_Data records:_
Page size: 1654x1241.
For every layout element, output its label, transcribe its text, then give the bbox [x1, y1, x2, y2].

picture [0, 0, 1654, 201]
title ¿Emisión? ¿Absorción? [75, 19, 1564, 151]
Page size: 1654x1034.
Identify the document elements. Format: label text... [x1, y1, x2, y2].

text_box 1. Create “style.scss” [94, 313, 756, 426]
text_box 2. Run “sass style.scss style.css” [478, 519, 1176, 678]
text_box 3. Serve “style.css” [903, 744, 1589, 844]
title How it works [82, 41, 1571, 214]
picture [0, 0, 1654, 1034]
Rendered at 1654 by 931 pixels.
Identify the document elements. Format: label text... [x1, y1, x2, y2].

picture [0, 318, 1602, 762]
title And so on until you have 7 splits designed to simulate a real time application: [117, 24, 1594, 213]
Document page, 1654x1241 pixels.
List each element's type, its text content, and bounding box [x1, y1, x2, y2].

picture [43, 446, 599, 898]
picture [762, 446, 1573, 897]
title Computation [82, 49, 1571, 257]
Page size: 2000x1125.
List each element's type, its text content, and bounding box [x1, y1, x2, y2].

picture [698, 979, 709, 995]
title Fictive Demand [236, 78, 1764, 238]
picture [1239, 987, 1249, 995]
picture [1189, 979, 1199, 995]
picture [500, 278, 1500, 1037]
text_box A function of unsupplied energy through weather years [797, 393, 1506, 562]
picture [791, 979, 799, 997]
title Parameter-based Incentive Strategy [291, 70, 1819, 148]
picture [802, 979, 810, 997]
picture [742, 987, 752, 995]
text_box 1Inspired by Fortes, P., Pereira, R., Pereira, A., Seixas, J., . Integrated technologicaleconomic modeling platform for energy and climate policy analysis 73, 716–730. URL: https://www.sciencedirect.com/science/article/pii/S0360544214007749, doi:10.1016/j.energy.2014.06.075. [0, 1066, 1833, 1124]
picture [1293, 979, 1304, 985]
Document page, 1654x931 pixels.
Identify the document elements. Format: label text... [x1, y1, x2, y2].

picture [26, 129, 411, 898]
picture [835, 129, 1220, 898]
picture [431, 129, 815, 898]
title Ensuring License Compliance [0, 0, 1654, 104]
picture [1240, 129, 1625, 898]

_WRITTEN INSTRUCTION:_ Update the records above by changing every "Identify" to "Locate" and leave everything else as it is.

_THE SOLUTION:_
Page size: 1654x1241.
For every layout element, output its label, transcribe its text, then give the bbox [x1, y1, x2, y2].

picture [0, 0, 1654, 201]
title ¿Emisión? ¿Absorción? [75, 19, 1564, 151]
Page size: 1654x1034.
Locate the document elements. Format: label text... [x1, y1, x2, y2].

text_box 1. Create “style.scss” [94, 313, 756, 426]
text_box 2. Run “sass style.scss style.css” [478, 519, 1176, 678]
text_box 3. Serve “style.css” [903, 744, 1589, 844]
title How it works [82, 41, 1571, 214]
picture [0, 0, 1654, 1034]
Rendered at 1654 by 931 pixels.
Locate the document elements. Format: label text... [x1, y1, x2, y2].

picture [0, 318, 1602, 762]
title And so on until you have 7 splits designed to simulate a real time application: [117, 24, 1594, 213]
Document page, 1654x1241 pixels.
List each element's type, its text content, and bounding box [x1, y1, x2, y2].

picture [43, 446, 599, 898]
picture [762, 446, 1573, 897]
title Computation [82, 49, 1571, 257]
Page size: 2000x1125.
List each element's type, its text content, and bounding box [x1, y1, x2, y2].

picture [698, 979, 709, 995]
title Fictive Demand [236, 78, 1764, 238]
picture [1239, 987, 1249, 995]
picture [1189, 979, 1199, 995]
picture [500, 278, 1500, 1037]
text_box A function of unsupplied energy through weather years [797, 393, 1506, 562]
picture [791, 979, 799, 997]
title Parameter-based Incentive Strategy [291, 70, 1819, 148]
picture [802, 979, 810, 997]
picture [742, 987, 752, 995]
text_box 1Inspired by Fortes, P., Pereira, R., Pereira, A., Seixas, J., . Integrated technologicaleconomic modeling platform for energy and climate policy analysis 73, 716–730. URL: https://www.sciencedirect.com/science/article/pii/S0360544214007749, doi:10.1016/j.energy.2014.06.075. [0, 1066, 1833, 1124]
picture [1293, 979, 1304, 985]
Document page, 1654x931 pixels.
Locate the document elements. Format: label text... [x1, y1, x2, y2].

picture [26, 129, 411, 898]
picture [835, 129, 1220, 898]
picture [431, 129, 815, 898]
title Ensuring License Compliance [0, 0, 1654, 104]
picture [1240, 129, 1625, 898]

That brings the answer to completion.